But if Assad realizes these minimalist aims—survival and the restoration of Syria’s territory—his victory will be a Pyrrhic one. He will sit atop a hollow state with weak institutions, beset with war profiteers, and subservient to external powers.
I've not been impressed with Assad's win. But it is a win given that defeat would have left Assad obviously dead or exiled:
Assad reigns over the destroyed remnants of Syria but does not rule, because his position behind the big desk relies on Iranian cash, advisors, special forces, the Shia foreign legion Iran recruited, and Iran's Hezbollah shock troops; as well as Russian air power, special forces, intelligence, diplomatic support, weapons, and logistics.
But Assad does sit behind the big desk. Despite President Obama telling him he had to step down.
So any type of win is an improvement over defeat. Surely he'll take the challenge of recovering from this victory than a defeat. Yet part of Assad's victory was his calculated destruction of Syria.
And his shattered military power is increasingly independent of Assad like fiefdoms that pledge loyalty.

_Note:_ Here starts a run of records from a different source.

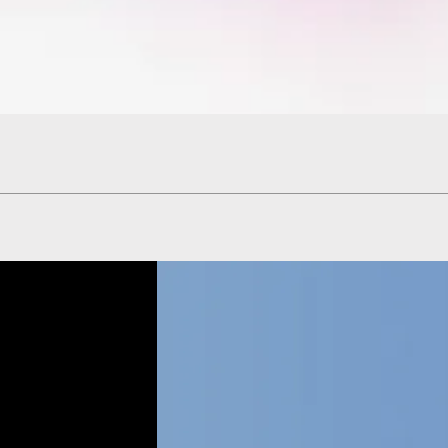
Hızlı Bakış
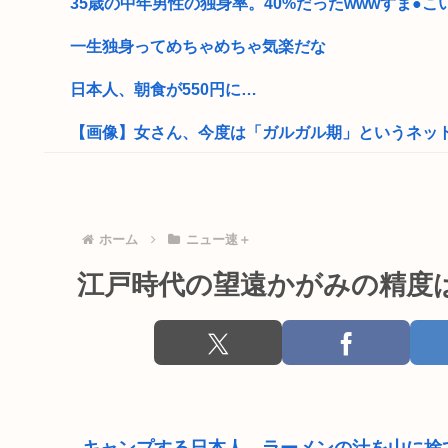
35歳の中年男性の独身率。40%だったwwwすま●こい
一生独身ってめちゃめちゃ気楽だな
日本人、朝食が550円に…
【画像】女さん、今度は「ガルガル期」というネットス
靖国神社、軍服コスプレでの参拝を禁止へ
【高市】トランプ「イランが核入手したら2分でイタリ
ホーム
ニュー速＋
【衝撃】国家公務員チン上げ、大卒初年度で年収514万、
江戸時代の望遠かがみの精度
弱者男性ワイ、1人で夏祭りに来る
性欲の衰えた独身中年男は何を楽しみに生きればい
誤って脳幹を摘出された女性、重篤な植物状態だが、意
NISAのせいで少子化加速してるけどこれ本当に政策と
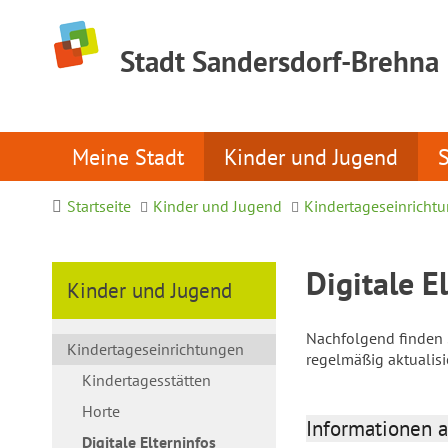
Stadt Sandersdorf-Brehna
Meine Stadt
Kinder und Jugend
Startseite
Kinder und Jugend
Kindertageseinricht
Digitale E
Kinder und Jugend
Nachfolgend finden S
Kindertageseinrichtungen
regelmäßig aktualis
Kindertagesstätten
Horte
Informationen a
Digitale Elterninfos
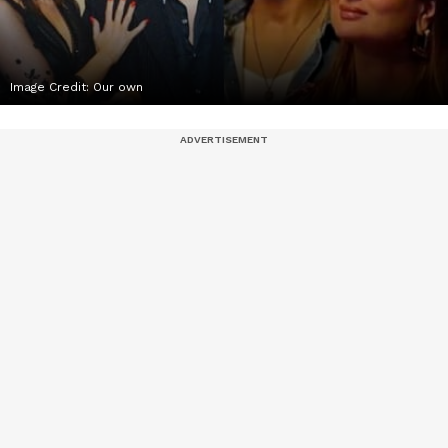
Image Credit:
Our own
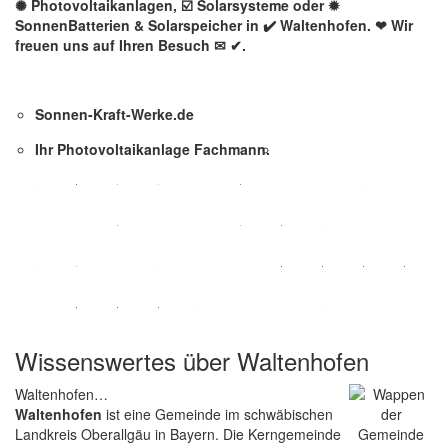
✺ Photovoltaikanlagen, ☑️ Solarsysteme oder ✹
SonnenBatterien & Solarspeicher in ✔️ Waltenhofen. ❤ Wir
freuen uns auf Ihren Besuch ✉ ✔.
Sonnen-Kraft-Werke.de
Ihr Photovoltaikanlage Fachmann.
Wissenswertes über Waltenhofen
Waltenhofen…
Waltenhofen
ist eine Gemeinde im schwäbischen
Landkreis Oberallgäu in Bayern. Die Kerngemeinde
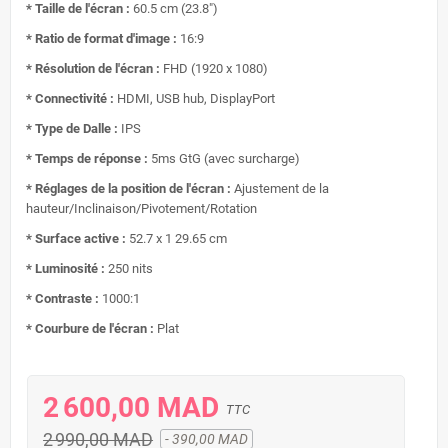
* Taille de l'écran :
60.5 cm (23.8")
* Ratio de format d'image :
16:9
* Résolution de l'écran :
FHD (1920 x 1080)
* Connectivité :
HDMI, USB hub, DisplayPort
* Type de Dalle :
IPS
* Temps de réponse :
5ms GtG (avec surcharge)
* Réglages de la position de l'écran :
Ajustement de la
hauteur/Inclinaison/Pivotement/Rotation
* Surface active :
52.7 x 1 29.65 cm
* Luminosité :
250 nits
* Contraste :
1000:1
* Courbure de l'écran :
Plat
2 600,00 MAD
TTC
2 990,00 MAD
- 390,00 MAD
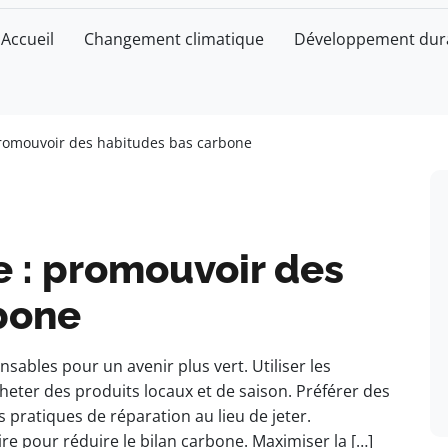
Accueil
Changement climatique
Développement dur
 promouvoir des habitudes bas carbone
re : promouvoir des
bone
bles pour un avenir plus vert. Utiliser les
eter des produits locaux et de saison. Préférer des
 pratiques de réparation au lieu de jeter.
e pour réduire le bilan carbone. Maximiser la […]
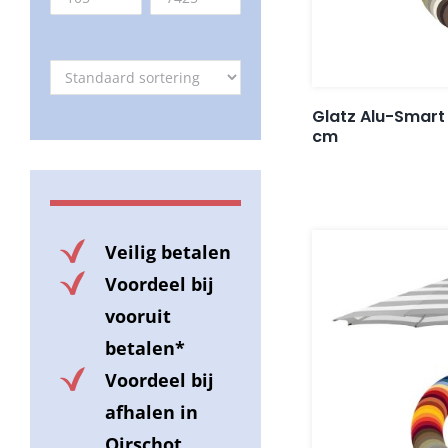
Glatz Alu-Smart
cm
Veilig betalen
Voordeel bij
vooruit
betalen*
Voordeel bij
afhalen in
Oirschot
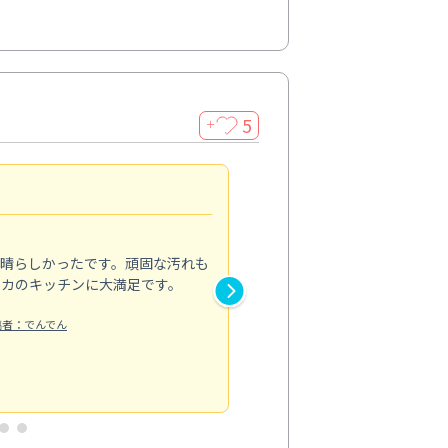
5
＋
親切で丁寧な作業
5.0
素晴らしかったです。頑固な汚れも
スタッフの方は非常に親切で、
ピカのキッチンに大満足です。
き安心感がありました。エアコ
り快適に感じています。丁寧な
稿者：でんでん
エアコンクリーニング
投稿日：2024/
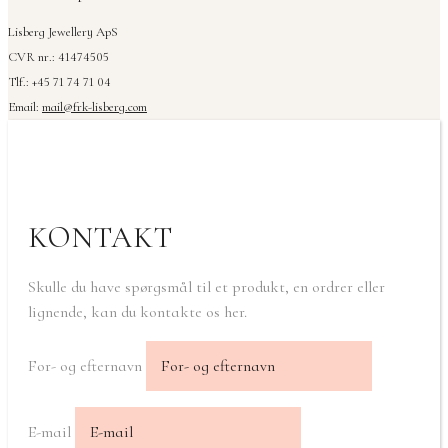
Lisberg Jewellery ApS
CVR nr.: 41474505
Tlf.: +45 71 74 71 04
Email:
mail@frk-lisberg.com
KONTAKT
Skulle du have spørgsmål til et produkt, en ordrer eller
lignende, kan du kontakte os her.
For- og efternavn
E-mail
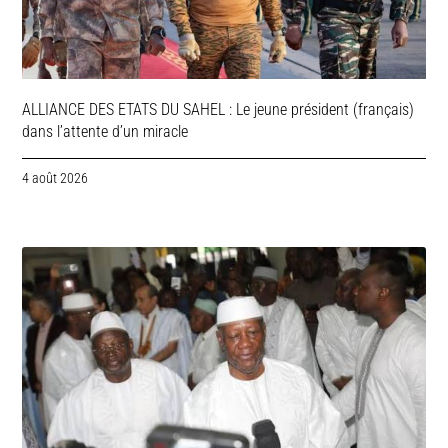
ALLIANCE DES ETATS DU SAHEL : Le jeune président (français)
dans l’attente d’un miracle
4 août 2026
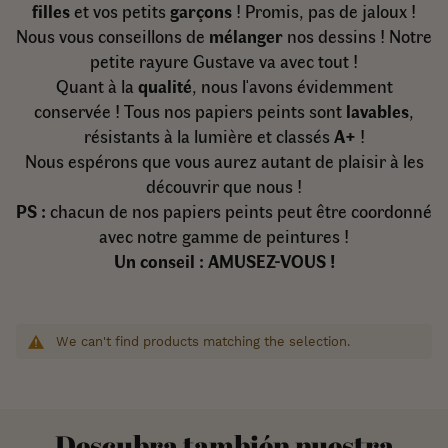
filles
et vos petits
garçons
! Promis, pas de jaloux !
Nous vous conseillons de
mélanger
nos dessins ! Notre
petite rayure Gustave va avec tout !
Quant à la
qualité
, nous l'avons évidemment
conservée ! Tous nos papiers peints sont
lavables
,
résistants à la lumière et classés
A+
!
Nous espérons que vous aurez autant de plaisir à les
découvrir que nous !
PS :
chacun de nos papiers peints peut être coordonné
avec notre gamme de peintures !
Un conseil : AMUSEZ-VOUS !
We can't find products matching the selection.
Descubra también nuestra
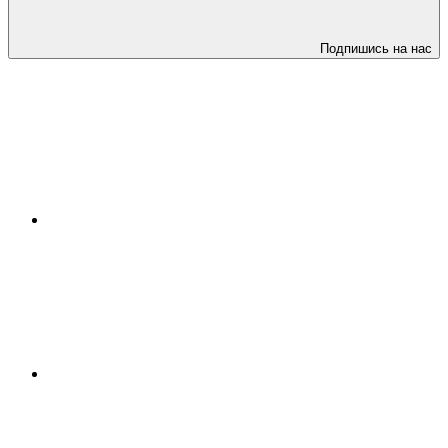
Подпишись на нас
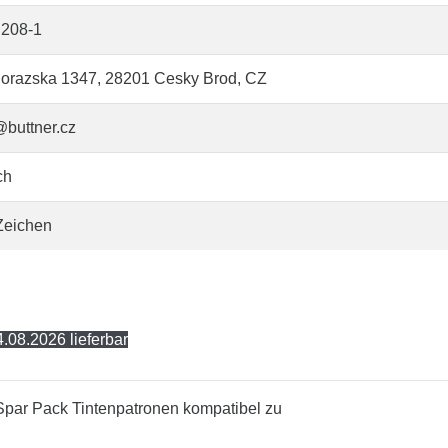
208-1
orazska 1347, 28201 Cesky Brod, CZ
@buttner.cz
ch
Zeichen
.08.2026 lieferbar
par Pack Tintenpatronen kompatibel zu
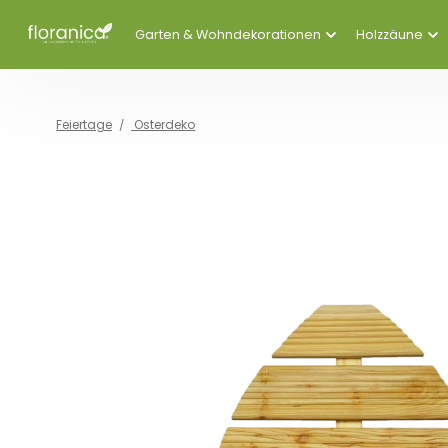
Garten & Wohndekorationen
Holzzäune
Feiertage
Osterdeko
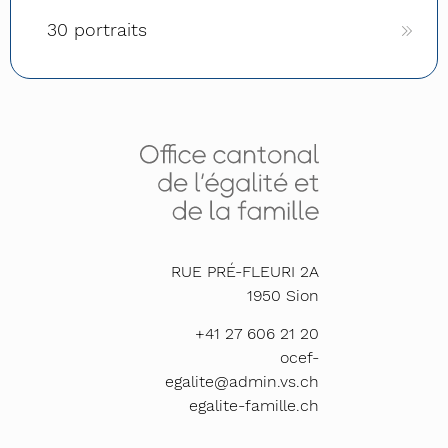
30 portraits
RUE PRÉ-FLEURI 2A
1950
Sion
+41 27 606 21 20
ocef-
egalite@admin.vs.ch
egalite-famille.ch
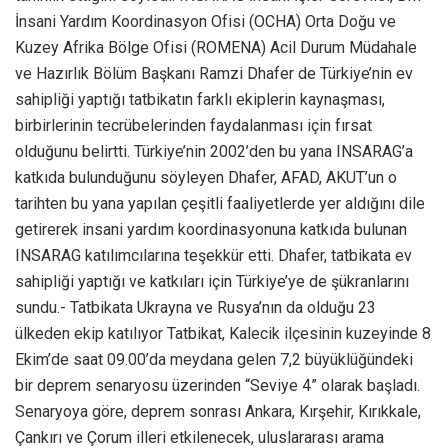
İnsani Yardım Koordinasyon Ofisi (OCHA) Orta Doğu ve
Kuzey Afrika Bölge Ofisi (ROMENA) Acil Durum Müdahale
ve Hazırlık Bölüm Başkanı Ramzi Dhafer de Türkiye’nin ev
sahipliği yaptığı tatbikatın farklı ekiplerin kaynaşması,
birbirlerinin tecrübelerinden faydalanması için fırsat
olduğunu belirtti. Türkiye’nin 2002’den bu yana INSARAG’a
katkıda bulunduğunu söyleyen Dhafer, AFAD, AKUT’un o
tarihten bu yana yapılan çeşitli faaliyetlerde yer aldığını dile
getirerek insani yardım koordinasyonuna katkıda bulunan
INSARAG katılımcılarına teşekkür etti. Dhafer, tatbikata ev
sahipliği yaptığı ve katkıları için Türkiye’ye de şükranlarını
sundu.- Tatbikata Ukrayna ve Rusya’nın da olduğu 23
ülkeden ekip katılıyor Tatbikat, Kalecik ilçesinin kuzeyinde 8
Ekim’de saat 09.00’da meydana gelen 7,2 büyüklüğündeki
bir deprem senaryosu üzerinden “Seviye 4” olarak başladı.
Senaryoya göre, deprem sonrası Ankara, Kırşehir, Kırıkkale,
Çankırı ve Çorum illeri etkilenecek, uluslararası arama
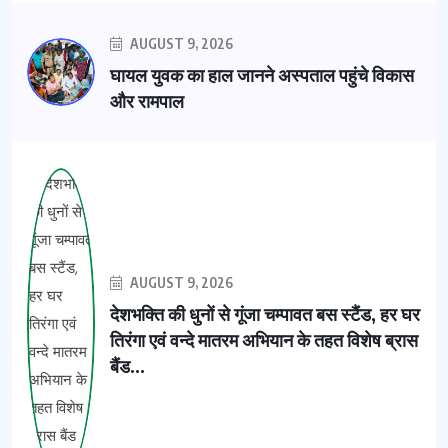
AUGUST 9, 2026
घायल युवक का हाल जानने अस्पताल पहुंचे विकास
और रामपाल
AUGUST 9, 2026
देशभक्ति की धुनों से गूंजा चम्पावत बस स्टैंड, हर घर
तिरंगा एवं वन्दे मातरम अभियान के तहत विशेष ब्रास
बैंड...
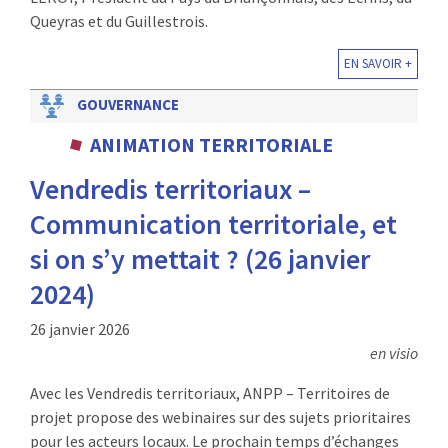
Queyras et du Guillestrois.
EN SAVOIR +
GOUVERNANCE
ANIMATION TERRITORIALE
Vendredis territoriaux –
Communication territoriale, et
si on s’y mettait ? (26 janvier
2024)
26 janvier 2026
en visio
Avec les Vendredis territoriaux, ANPP – Territoires de
projet propose des webinaires sur des sujets prioritaires
pour les acteurs locaux. Le prochain temps d’échanges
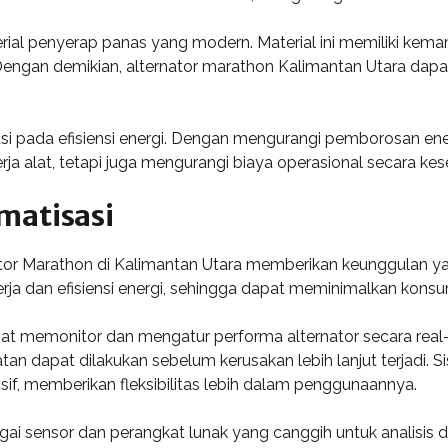
ial penyerap panas yang modern. Material ini memiliki ke
l. Dengan demikian, alternator marathon Kalimantan Utara d
si pada efisiensi energi. Dengan mengurangi pemborosan ene
rja alat, tetapi juga mengurangi biaya operasional secara kes
matisasi
nator Marathon di Kalimantan Utara memberikan keunggulan ya
rja dan efisiensi energi, sehingga dapat meminimalkan kons
t memonitor dan mengatur performa alternator secara real-t
tan dapat dilakukan sebelum kerusakan lebih lanjut terjadi.
f, memberikan fleksibilitas lebih dalam penggunaannya.
gai sensor dan perangkat lunak yang canggih untuk analisis 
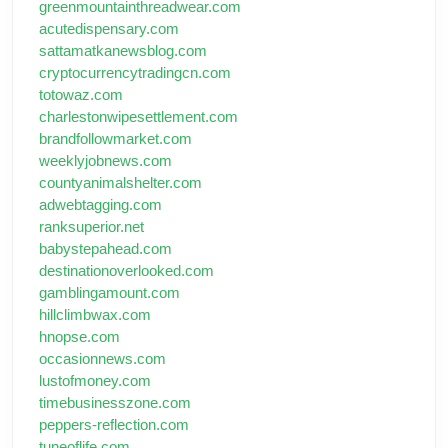
greenmountainthreadwear.com
acutedispensary.com
sattamatkanewsblog.com
cryptocurrencytradingcn.com
totowaz.com
charlestonwipesettlement.com
brandfollowmarket.com
weeklyjobnews.com
countyanimalshelter.com
adwebtagging.com
ranksuperior.net
babystepahead.com
destinationoverlooked.com
gamblingamount.com
hillclimbwax.com
hnopse.com
occasionnews.com
lustofmoney.com
timebusinesszone.com
peppers-reflection.com
tuneoflife.com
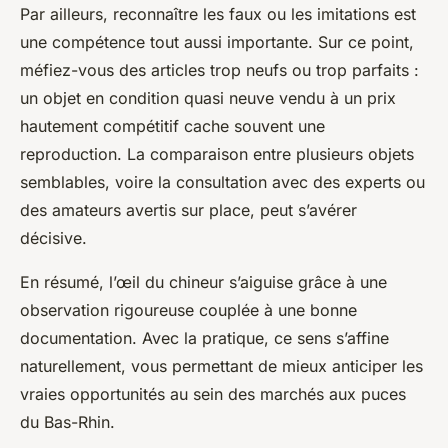
Par ailleurs, reconnaître les faux ou les imitations est
une compétence tout aussi importante. Sur ce point,
méfiez-vous des articles trop neufs ou trop parfaits :
un objet en condition quasi neuve vendu à un prix
hautement compétitif cache souvent une
reproduction. La comparaison entre plusieurs objets
semblables, voire la consultation avec des experts ou
des amateurs avertis sur place, peut s’avérer
décisive.
En résumé, l’œil du chineur s’aiguise grâce à une
observation rigoureuse couplée à une bonne
documentation. Avec la pratique, ce sens s’affine
naturellement, vous permettant de mieux anticiper les
vraies opportunités au sein des marchés aux puces
du Bas-Rhin.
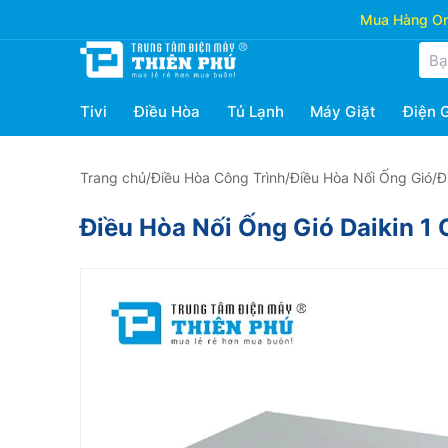
Mua Hàng Onl
Tivi
Điều Hòa
Tủ Lạnh
Máy Giặt
Điện 
Trang chủ
/
Điều Hòa Công Trình
/
Điều Hòa Nối Ống Gió
/
Đ
Điều Hòa Nối Ống Gió Daiki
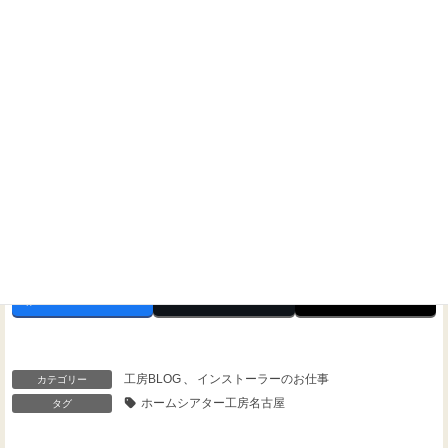
問い合わせください！
Threads
Facebook
X
工房BLOG
、
インストーラーのお仕事
カテゴリー
ホームシアター工房名古屋
タグ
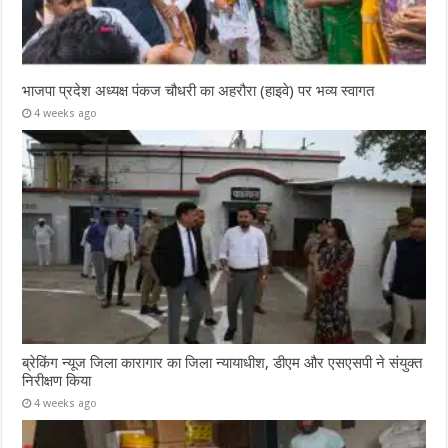
भाजपा प्रदेश अध्यक्ष पंकज चौधरी का अहरौरा (हाइवे) पर भव्य स्वागत
4 weeks ago
ब्रेकिंग न्यूज जिला कारागार का जिला न्यायाधीश, डीएम और एसएसपी ने संयुक्त
निरीक्षण किया
4 weeks ago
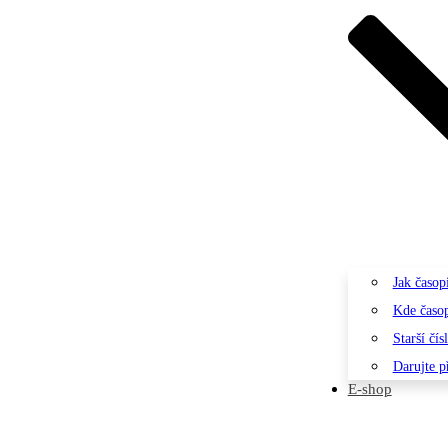
Jak časopi
Kde časop
Starší čís
Darujte p
E-shop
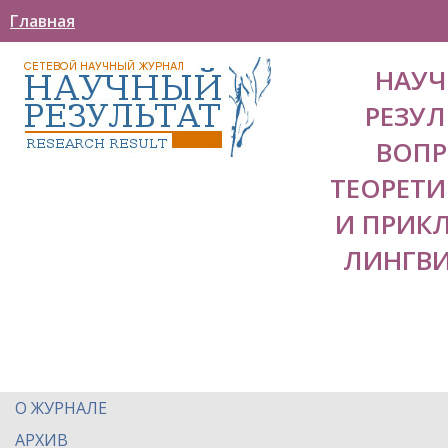
Главная
НАУ
РЕЗУЛ
ВОП
ТЕОРЕТ
И ПРИК
ЛИНГВ
О ЖУРНАЛЕ
АРХИВ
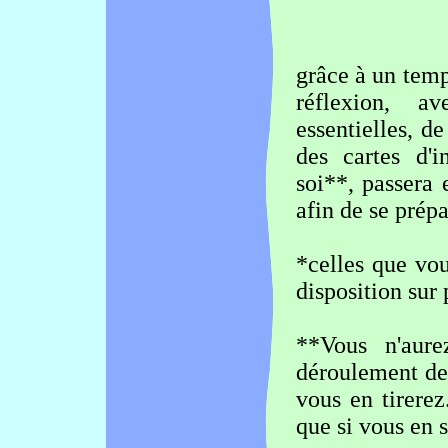
grâce à un temp
réflexion, av
essentielles, d
des cartes d'i
soi**, passera 
afin de se prép
*celles que vou
disposition sur 
**Vous n'aure
déroulement de
vous en tirerez
que si vous en s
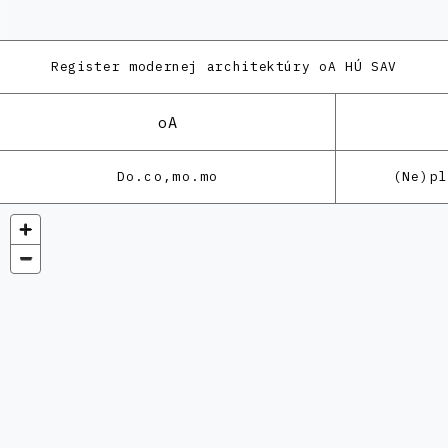
Register modernej architektúry
oA HÚ SAV
oA
Do.co,mo.mo
(Ne)p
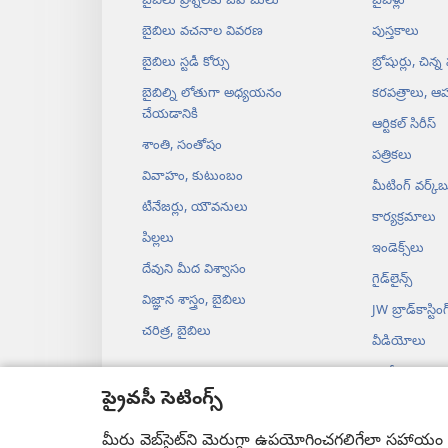
బైబిలు ప్రశ్నలకు జవాబులు
బైబిళ్లు
బైబిలు వచనాల వివరణ
పుస్తకాలు
బైబిలు స్టడీ కోర్సు
బ్రోషుర్లు, చిన్న
బైబిల్ని లోతుగా అధ్యయనం
కరపత్రాలు, ఆహ
చేయడానికి
ఆర్టికల్‌ సిరీస్‌
శాంతి, సంతోషం
పత్రికలు
వివాహం, కుటుంబం
మీటింగ్‌ వర్క్‌బ
టీనేజర్లు, యౌవనులు
కార్యక్రమాలు
పిల్లలు
ఇండెక్స్‌లు
దేవుని మీద విశ్వాసం
గైడ్‌లైన్స్‌
విజ్ఞాన శాస్త్రం, బైబిలు
JW బ్రాడ్‌‌కాస్టింగ్‌
చరిత్ర, బైబిలు
వీడియోలు
సంగీతం
ప్రైవసీ సెటింగ్స్
నాటకాల ఆడి
నాటకరూపంలో 
మీరు వెబ్‌సైట్‌ని మెరుగ్గా ఉపయోగించగలిగేలా సహాయం చే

So have no doubt, Assad has challenges even after the battlefield victory:
Will Assad's supporters continue to back Assad for presiding over this death and destruction to get the nominal win when the threat of jihadi victory in Damascus no longer keeps his supporters in line? ...
I won't say Assad has won. He is winning. And winning more clearly now. But I don't assume that can't change in some unexpected way, I don't assume Syria (or even just the core Syria Assad's side controls now) will be politically united again any time soon, I don't assume Assad can regain control from Iran and escape Lebanon's fate where Iran-controlled Hezbollah prevents the formal government from being in charge, and I don't assume Assad personally survives the win.
On the other hand, Assad reached this point despite teetering on the edge of defeat early in the fighting. It was so bad for Assad that President Obama felt safe to jump in front of the parade to declare Assad had to step down, confident that a mere statement would allow America to share in the glory of Assad's defeat.
Assad won the war by surviving. But Syria has lost. And Assad could yet fall in the bloody "peace" he is yet to win.